Le nouveau Premier ministre Boris Johnson réunit jeudi les poids lourds de son gouvernement, fraîchement nommés, première étape de sa bataille pour résoudre le casse-tête du Brexit, une crise de trois ans qu’il compte régler en trois mois.
Après sa première nuit à Downing Street, M. Johnson réunit son premier conseil des ministres dans la matinée.
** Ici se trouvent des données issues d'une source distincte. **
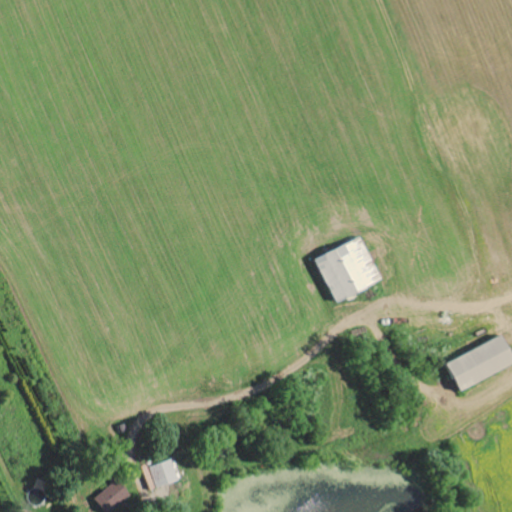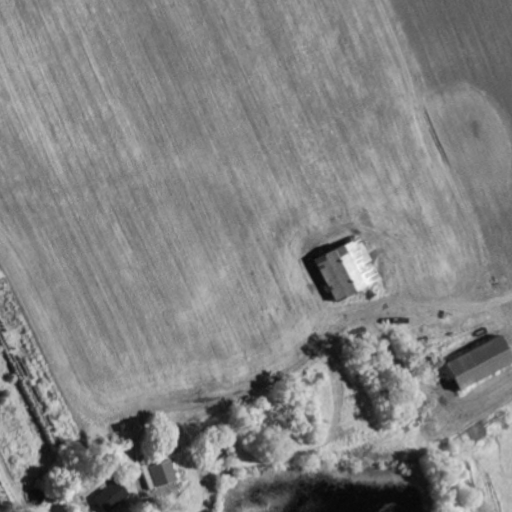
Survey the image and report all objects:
building: (345, 267)
building: (476, 361)
road: (248, 391)
building: (161, 472)
building: (109, 495)
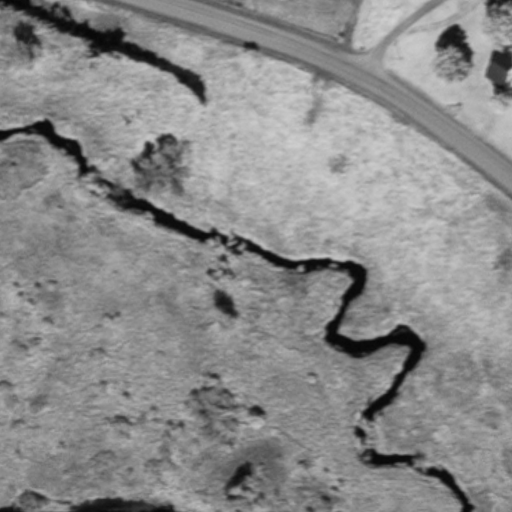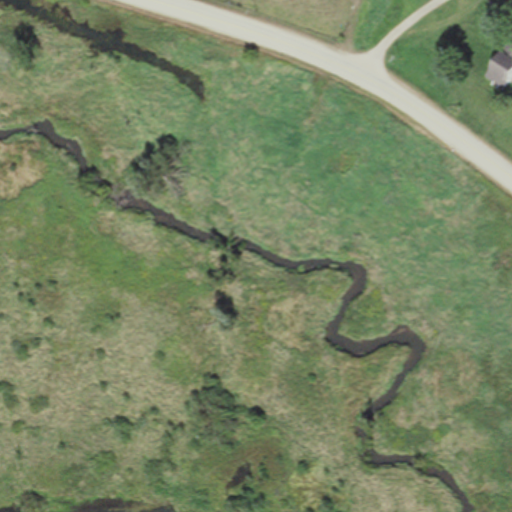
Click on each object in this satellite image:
road: (395, 33)
road: (350, 66)
building: (502, 68)
river: (322, 238)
Il s’est débarrassé d’une bonne partie de l’équipe de Theresa May, nommant aux postes clés de fervents eurosceptiques comme Dominic Raab, 45 ans, qui a hérité de la diplomatie britannique, ou Priti Patel, 47 ans, nouvelle ministre de l’Intérieur.
Parmi les ministres rescapés, Steve Barclay reste aux manettes du Brexit.
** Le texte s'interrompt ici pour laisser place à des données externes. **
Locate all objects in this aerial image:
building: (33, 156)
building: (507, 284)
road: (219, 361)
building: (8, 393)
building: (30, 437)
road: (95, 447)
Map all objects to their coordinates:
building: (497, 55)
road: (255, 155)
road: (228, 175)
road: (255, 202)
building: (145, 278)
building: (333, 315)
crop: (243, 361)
Fidèle à son style fougueux, Boris Johnson a promis de « sortir de l’UE le 31 octobre, sans conditions », lors de son premier discours devant Downing Street mercredi.
Cette nouvelle date butoir a été fixée après deux reports du Brexit, initialement prévu le 29 mars mais repoussé en raison du rejet par les députés de l’accord de divorce conclu par Theresa May avec Bruxelles.
Se moquant des opposants au Brexit, qualifiés de « rabat-joie » et de « pessimistes », Boris Johnson a répété qu’il était prêt à une sortie sans accord, se montrant déterminé à répondre à la frustration des 52% de Britanniques qui ont voté pour le Brexit en juin 2016 mais n’ont rien vu venir.
Il assure qu’il peut obtenir un « meilleur accord » que celui négocié par Theresa May, sans la disposition controversée du « filet de sécurité », solution de dernier recours destinée à éviter le retour de contrôles à la frontière entre la province britannique d’Irlande du Nord et sa voisine la République d’Irlande après le Brexit.
« La barre haut »
Notant dans une tribune au quotidien de gauche The Guardian que Boris Johnson « met la barre extrêmement haut », Anand Menon, professeur de politique européenne au King’s College de Londres, juge « difficile de voir, cependant, comme comment il peut atteindre ses prétentions ». « Et pratiquement impossible de voir comment il peut le faire dans les délais qu’il a fixés », ajoute-t-il.
Car l’échéance du Brexit est dans moins d’une centaine de jours et Boris Johnson a exclu tout nouveau report.
« Suggérer qu’il puisse y avoir un tout nouvel accord, négocié en quelques semaines ou mois n’est absolument pas réaliste », a réagi mercredi le Premier ministre irlandais Leo Varadkar, attendant de voir si M. Johnson « peut fournir
quelques détails derrière certains de ses slogans ».
« J’ai hâte que l’on se rencontre afin de discuter – en détail – de notre coopération », a plus sobrement écrit Donald Tusk, qui chapeaute encore pour quelques mois le Conseil européen, l’institution regroupant les chefs d’Etat et de gouvernement de l’UE, dans une courte missive adressée à M. Johnson.
Si Boris Johnson est très populaire parmi les membres du Parti conservateur qui l’ont élu à 66%, le chef du gouvernement britannique divise dans le reste de l’opinion publique.
Appel à des législatives anticipées
Estimant qu’il n’est pas légitime pour représenter les Britanniques, Jeremy Corbyn, le chef du Labour, principal parti d’opposition, appelle à une manifestation jeudi soir pour demander la tenue d’élections législatives anticipées.
Bien qu’il ne dispose que d’une majorité de deux voix au Parlement, grâce à l’appui des dix députés du petit parti unioniste nord-irlandais DUP, il est peu probable que Boris Johnson convoque ces élections.
John Curtice, professeur en politique à l’université de Strathclyde, estime que ce serait une « terrible erreur pour les Tories » dans une analyse publiée sur le site du quotidien conservateur The Telegraph.
Le Parti conservateur n’atteint qu’à peine 25% des intentions de vote selon de récents sondages, souligne-t-il, rappelant aussi qu’aux élections européennes, les électeurs ont plébiscité le Parti du Brexit de Nigel Farage, arrivé grand premier, suivi des europhiles du Parti libéral-démocrate.
« Peut-être que si M. Johnson tient sa promesse de faire sortir le Royaume-Uni de l’Union européenne avant le 31 octobre », il pourra affronter le verdict des urnes. « Mais il reste à savoir comment faire voter le Brexit à la Chambre des communes ».